Alain Mabanckou (Traduzione di Filippo D’angelo)

Peperoncino

66thand2nd, 2016, pp. 224, € 18,00

di Fabrizio Floris

Peperoncino è un bambino che vive in un orfanotrofio nella città di Loango (Congo-Brazzaville). Si chiama così perché un giorno, per fare un dispetto ai bulli dell’istituto, mette di nascosto, nel loro piatto una quantità enorme di peperoncino che li costringe a letto per tre giorni di fila. Il suo vero nome è Tokumisa Nzambe po Mose yamoyindo abotami namboka ya Bakoko che in lingala significa: “Rendiamo grazie a Dio, il Mosè nero è nato sulla terra degli antenati”. Pare gli sia stato affibbiato da Papà Moupelo, un sacerdote zairese che una volta alla settimana anima l’orfanotrofio con i canti e con la danza dei pigmei, «che richiede l’agilità di un felino, la rapidità di uno scoiattolo aggredito da un boa e un’incredibile rotazione delle anche».

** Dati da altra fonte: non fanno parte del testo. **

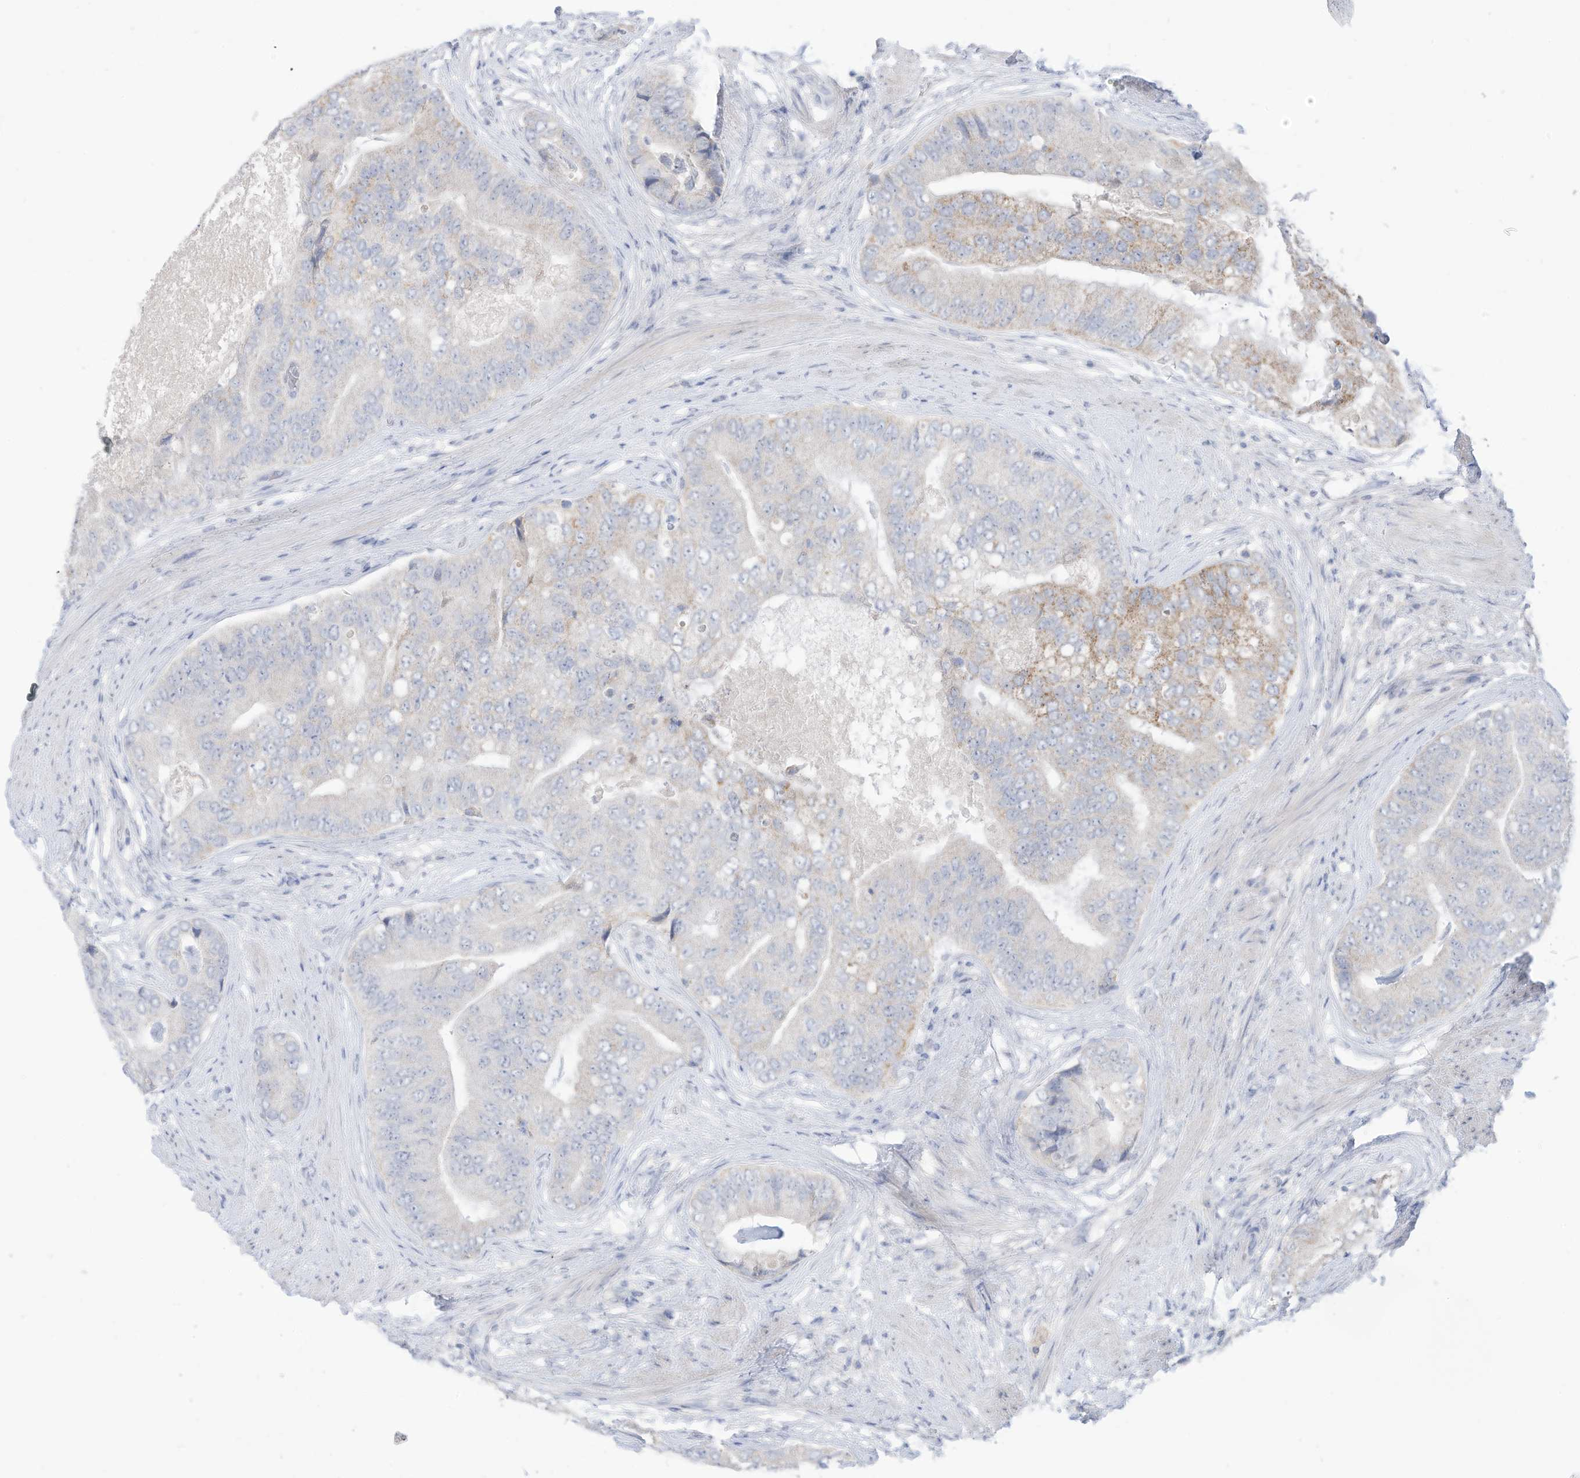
{"staining": {"intensity": "negative", "quantity": "none", "location": "none"}, "tissue": "prostate cancer", "cell_type": "Tumor cells", "image_type": "cancer", "snomed": [{"axis": "morphology", "description": "Adenocarcinoma, High grade"}, {"axis": "topography", "description": "Prostate"}], "caption": "Tumor cells show no significant protein expression in high-grade adenocarcinoma (prostate).", "gene": "OGT", "patient": {"sex": "male", "age": 70}}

Nell’orfanotrofio ci sono i cattivi gemelli, l’amico (Bonaventure), il severissimo direttore e i maneschi guardiani, ma anche la splendida Sabine che cura maternamente il piccolo Peperoncino. Tutto sembra procedere secondo un copione prevedibile e invece… arriva la Rivoluzione Socialista, Papa Moupelo viene allontanato e i piccoli ospiti diventano «pionieri della rivoluzione socialista del Congo». Il direttore esorta i giovani ospiti a perseguitare senza sosta i nemici della rivoluzione, compresi «i lacchè locali dell’imperialismo».

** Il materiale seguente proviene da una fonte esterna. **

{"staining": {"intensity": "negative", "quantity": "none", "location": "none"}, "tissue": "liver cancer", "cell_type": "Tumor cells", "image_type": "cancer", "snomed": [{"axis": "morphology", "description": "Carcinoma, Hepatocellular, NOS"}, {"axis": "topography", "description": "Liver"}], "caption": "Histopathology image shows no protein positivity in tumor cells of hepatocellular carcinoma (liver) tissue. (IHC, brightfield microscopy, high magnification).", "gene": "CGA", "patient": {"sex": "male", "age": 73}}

Il cambio è repentino, ma si tratta di una verniciatura: i modi di fare, scegliere e comportarsi rimangono inalterati. Così, il direttore assume i suoi tre nipoti da parte di padre e tre da parte di madre, privilegiando i primi, e tutto il personale è di etnia bembe come lui. Sempre il direttore spiega ai ragazzi che il Presidente non ha fatto un colpo di stato, che la sua è una missione liberatrice e che non ha fatto altro che ascoltare «ciò che gli antenati gli suggerivano nel sonno».

Le parole del Presidente vanno imparate a memoria e declamate perché ogni suo discorso è memorabile. «Parole da ripetere a pappagallo, mentre sogni che qualcuno ti venga a salvare», come succede a Bonaventure che ogni volta che vede un aereo pensa che sia venuto a prenderlo: «Stava lì immobile a guardarlo finché non scompariva tra le nuvole».

Il direttore è abile ad ingraziarsi il potente di turno, si muove come una banderuola, ma arriva il momento in cui l’assenza di vento lo lascia lì immobile, senza una direzione da seguire. Le ispezioni del ministero lo mandano in tilt, così Peperoncino e i terribili gemelli riescono a fuggire e arrivano a Pointe-Noire. La loro base è il Grand Marché dove dormono nei banchetti fino alle cinque del mattino, quando apre il mercato e devono sloggiare. In breve formano una banda e diventano i capi indiscussi del mercato: rubano motorini, pneumatici, portafogli e borseggiano i bianchi.

Ma la politica del sindaco di ripulire la città li spinge sempre più verso la costa, vivono nella foresta come randagi a caccia di gatti e cani per sfamarsi. Peperoncino approda nel quartiere Trois-Cents, qui conosce Mamma Fiat 500 una maîtresse benefattrice che consola di notte sia il Presidente che il suo principale oppositore. Peperoncino lascia la banda, trova un lavoro nella Compagnia del porto grazie a uno dei clienti di Mamma Fiat 500, riceve in dono un terreno, è sereno, felice, arrivato. Ma un giorno perde la memoria, non riesce a mettere in fila le parole e i suoi verbi diventano orfani come lui, seguono visite dallo psichiatra, dallo stregone e poi l’alcol fino al colpo di scena finale. E come il suo amico Bonaventure resta in attesa di un aereo che lo porti via: perché vincere la gravità non è solo scienza, ma poesia.